■ Aim of the task ■
Go through the material and return every line that contains the string "diagnosis".

Source data Block Start

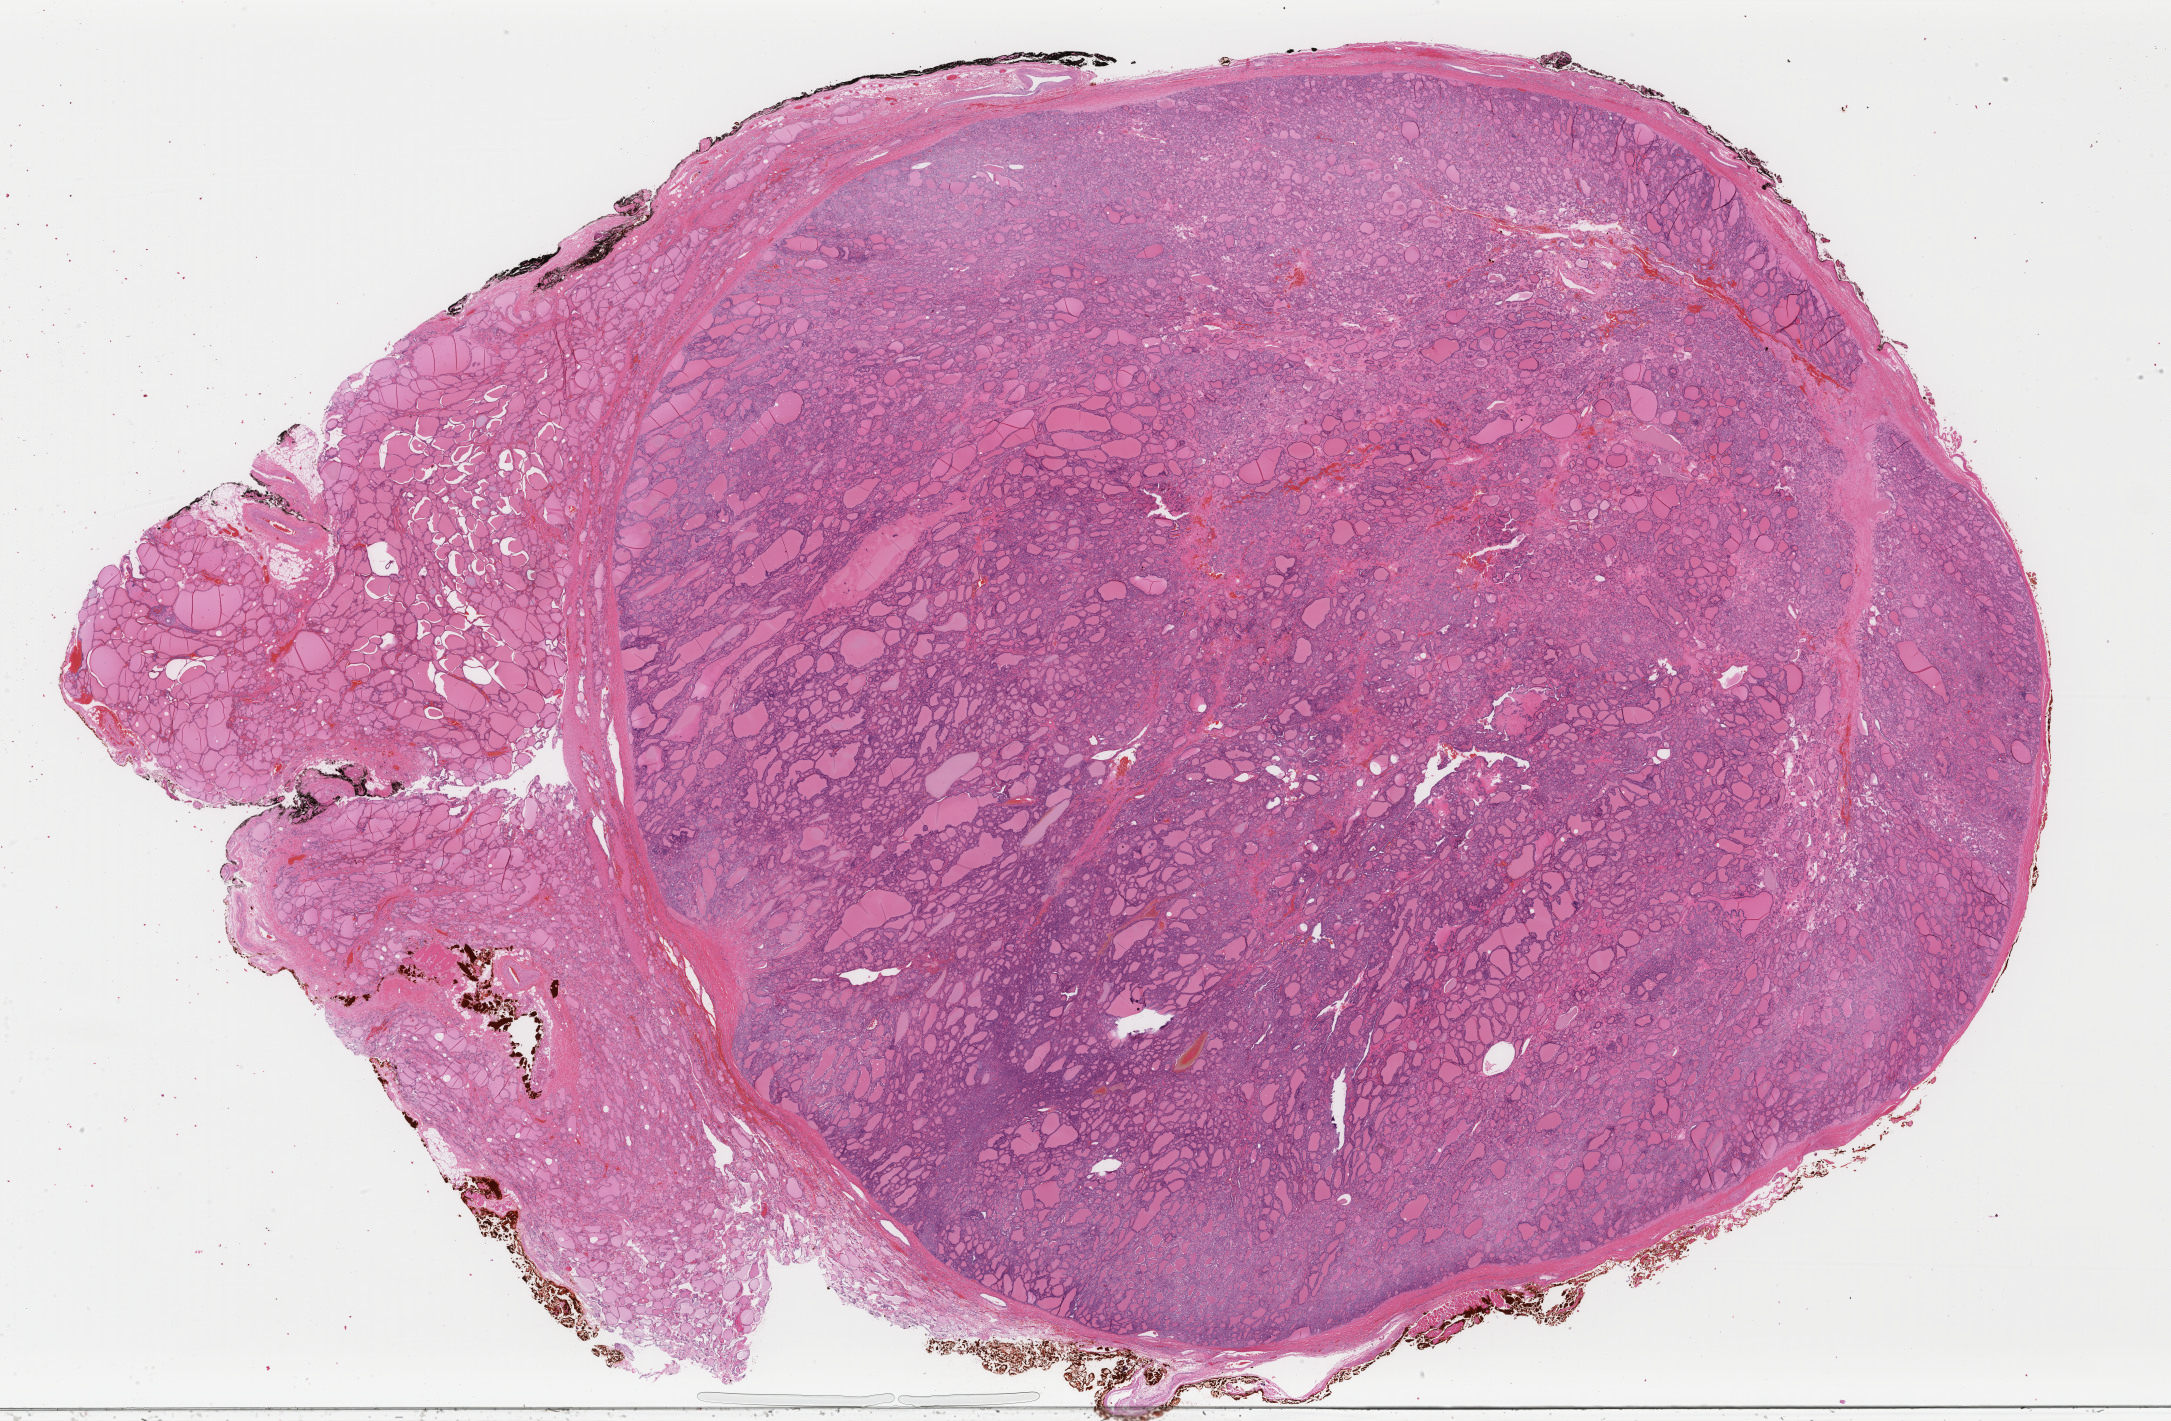
Digitized H&E-stained tissue section (whole slide), low-resolution overview of the scanned area, about 34.5 x 22.6 mm (from a 40x scan). FFPE section. Sample: primary tumour, thyroid. Female, age 34 years at initial diagnosis.
- histologic diagnosis: Papillary carcinoma, follicular variant (thyroid gland)
- laterality: left
- AJCC pathologic stage: I (6th edition)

Source data Block End

■ Response box ■
Digitized H&E-stained tissue section (whole slide), low-resolution overview of the scanned area, about 34.5 x 22.6 mm (from a 40x scan). FFPE section. Sample: primary tumour, thyroid. Female, age 34 years at initial diagnosis.
- histologic diagnosis: Papillary carcinoma, follicular variant (thyroid gland)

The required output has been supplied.